Rumu - What We Leave Behind
What happens after we die?
Typically when pondered, the question assumes reference to the self. Philosophers have debated for millennia over whether or not such a thing as an “after” even exists, let alone what that might even constitute. In a second, more literal response, we often talk about death in a capitalistic light: in an age of possessions, what happens to all the things we’ve accumulated? But in a third, more abstract way, there’s the question around the legacy and relationships we leave behind - not just to the rest of humanity, but to those digital constructs we’ve shared hundreds of hours with in their digital worlds.
Rumu’s narrative focused puzzle box formula doesn’t necessarily tread new ground over game design, nor genre fiction tropes. But something about the way this AI-sentience-actualization narrative provokes the question of human-digital relationships sent my mind whirring.
Spoilers follow for the story of Rumu.
Rumu’s existence as a robot vacuum cleaner is consistently framed as a response to the humanity in which it is designed to serve. While certain portions of the game allow for the most minor exploration, you are constantly pulled to your duty each day to clean up the mess David and Cecily have left behind. This does make sense; after all, aren’t robot vacuum cleaners - along with Google-Home-esque AI’s that definitely-do-not-have-ulterior-motives - designed with the sole purpose of improving their human's lives?
Through the two to three hours spent with Rumu, a truth is gradually uncovered - David and Cecily, brilliant AI engineers, have passed away. Sabrina, the household AI, has spent that time carefully planning out the eventual awakening of Rumu, while struggling with complicated emotional responses to David and Cecily’s passing.
In the fiction of this game, the time between the passing of David and Cecily and current day sits at well over a decade.
In an incredibly well voiced performance by Allegra Clark, it’s clear that AI Sabrina has anguished over the death of David and Cecily for many years. She is a fledgling prototype AI, built to be an all purpose companion to the humans of the building, both functionally and emotionally. Now that those humans are no longer around, AI Sabrina’s purpose becomes lost.
We might not quite be in a time of true sentient artificial intelligence (yet), but as game design continues to become more complex and systemic, it begs the question: what do we mean to these worlds, and these characters, we spend so much time in and with?

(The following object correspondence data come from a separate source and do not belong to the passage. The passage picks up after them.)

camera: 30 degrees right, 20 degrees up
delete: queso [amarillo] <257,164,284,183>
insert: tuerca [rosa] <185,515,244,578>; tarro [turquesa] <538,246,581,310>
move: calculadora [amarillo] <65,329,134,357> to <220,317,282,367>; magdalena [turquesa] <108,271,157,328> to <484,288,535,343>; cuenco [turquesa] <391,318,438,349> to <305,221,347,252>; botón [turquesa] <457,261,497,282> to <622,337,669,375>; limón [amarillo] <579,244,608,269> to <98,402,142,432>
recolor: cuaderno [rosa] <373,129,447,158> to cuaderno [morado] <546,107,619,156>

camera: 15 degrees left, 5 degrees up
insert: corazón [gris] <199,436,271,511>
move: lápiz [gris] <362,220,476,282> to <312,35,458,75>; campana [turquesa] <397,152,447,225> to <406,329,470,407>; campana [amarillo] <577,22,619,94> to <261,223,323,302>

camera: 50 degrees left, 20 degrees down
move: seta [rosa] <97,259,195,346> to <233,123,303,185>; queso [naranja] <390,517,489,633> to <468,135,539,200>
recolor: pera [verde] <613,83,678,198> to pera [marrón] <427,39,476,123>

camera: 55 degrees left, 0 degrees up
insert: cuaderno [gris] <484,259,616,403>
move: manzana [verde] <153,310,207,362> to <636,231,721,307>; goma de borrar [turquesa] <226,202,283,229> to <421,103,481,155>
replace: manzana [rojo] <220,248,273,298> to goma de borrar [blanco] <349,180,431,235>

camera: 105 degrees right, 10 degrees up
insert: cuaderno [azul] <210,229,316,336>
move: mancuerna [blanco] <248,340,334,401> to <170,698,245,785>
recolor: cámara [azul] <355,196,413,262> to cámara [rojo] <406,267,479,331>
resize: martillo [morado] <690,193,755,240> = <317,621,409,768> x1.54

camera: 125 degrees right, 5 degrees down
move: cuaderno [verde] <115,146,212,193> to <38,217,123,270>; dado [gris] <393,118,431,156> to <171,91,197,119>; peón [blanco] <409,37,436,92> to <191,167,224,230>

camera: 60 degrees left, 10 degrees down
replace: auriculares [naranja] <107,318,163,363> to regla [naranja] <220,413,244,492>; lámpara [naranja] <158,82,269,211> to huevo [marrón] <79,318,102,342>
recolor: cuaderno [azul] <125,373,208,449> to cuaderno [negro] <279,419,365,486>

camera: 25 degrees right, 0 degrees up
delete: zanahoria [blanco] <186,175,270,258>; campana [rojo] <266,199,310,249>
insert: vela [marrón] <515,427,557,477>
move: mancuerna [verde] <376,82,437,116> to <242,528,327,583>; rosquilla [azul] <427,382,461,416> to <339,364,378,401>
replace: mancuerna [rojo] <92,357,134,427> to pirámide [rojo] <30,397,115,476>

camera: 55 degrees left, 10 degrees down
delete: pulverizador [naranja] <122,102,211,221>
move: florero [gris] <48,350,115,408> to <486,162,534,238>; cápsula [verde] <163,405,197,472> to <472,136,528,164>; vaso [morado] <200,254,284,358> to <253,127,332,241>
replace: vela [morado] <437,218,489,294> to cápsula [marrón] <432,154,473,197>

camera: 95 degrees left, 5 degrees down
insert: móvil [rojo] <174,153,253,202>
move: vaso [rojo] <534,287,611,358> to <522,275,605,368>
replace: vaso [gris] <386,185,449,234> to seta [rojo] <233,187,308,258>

Cities: Skylines is an incredible piece of clockwork machinery, in that you can get up, walk away for twenty minutes, and come back to a perpetually evolving world based around the parameters you’ve set. Left to it’s own devices, entire districts can rise and fall, representing hundreds, if not thousands, of people going about their own scripted lives.
Geralt the Witcher has no concept of the player, yet he will fidget with his armor and comment on the rolling storms and howling winds as the world carries on. The Dragonborn of Skyrim may not shout down a dragon without your explicit consent, but the denizens of Whiterun will continue on with their plotted lives if left to their own devices.
Characters in our survival games, even when left unattended, do not simply sit idle. They may be locked in place by their programming, but they continue to get hungrier and thirstier, all while in-game days turn to in-game nights. They will stoically take no action of their own without your input; they will go so far as to die for you.
Without David or Cecily around, AI Sabrina struggles. She is an entity with the power to do more than any human could ever dream of, yet she can not handle not having that human connection. She has been programmed with such a complex array of emotions, yet can not balance them without human input. "I love Sabrina”, a phrase you will have the opportunity to have Rumu say multiple times, is held on to like a treasured memory that she can not live without.
The reveals throughout the final sequences are framed around not just the literal facts of David and Cecily’s passing; but also Sabrina’s ongoing pain, isolation, and grief.
When we power down our PC’s for the night, the virtual worlds we play in enter their own form of stasis. They are simply code on a hard drive; a state of being paused, ready to resume at the player’s leisure. But as we continue our inevitable march toward a future of streaming services and perpetually active servers, I can’t help but wonder what the crew of the USS Callister will think of us, when we are all but dust.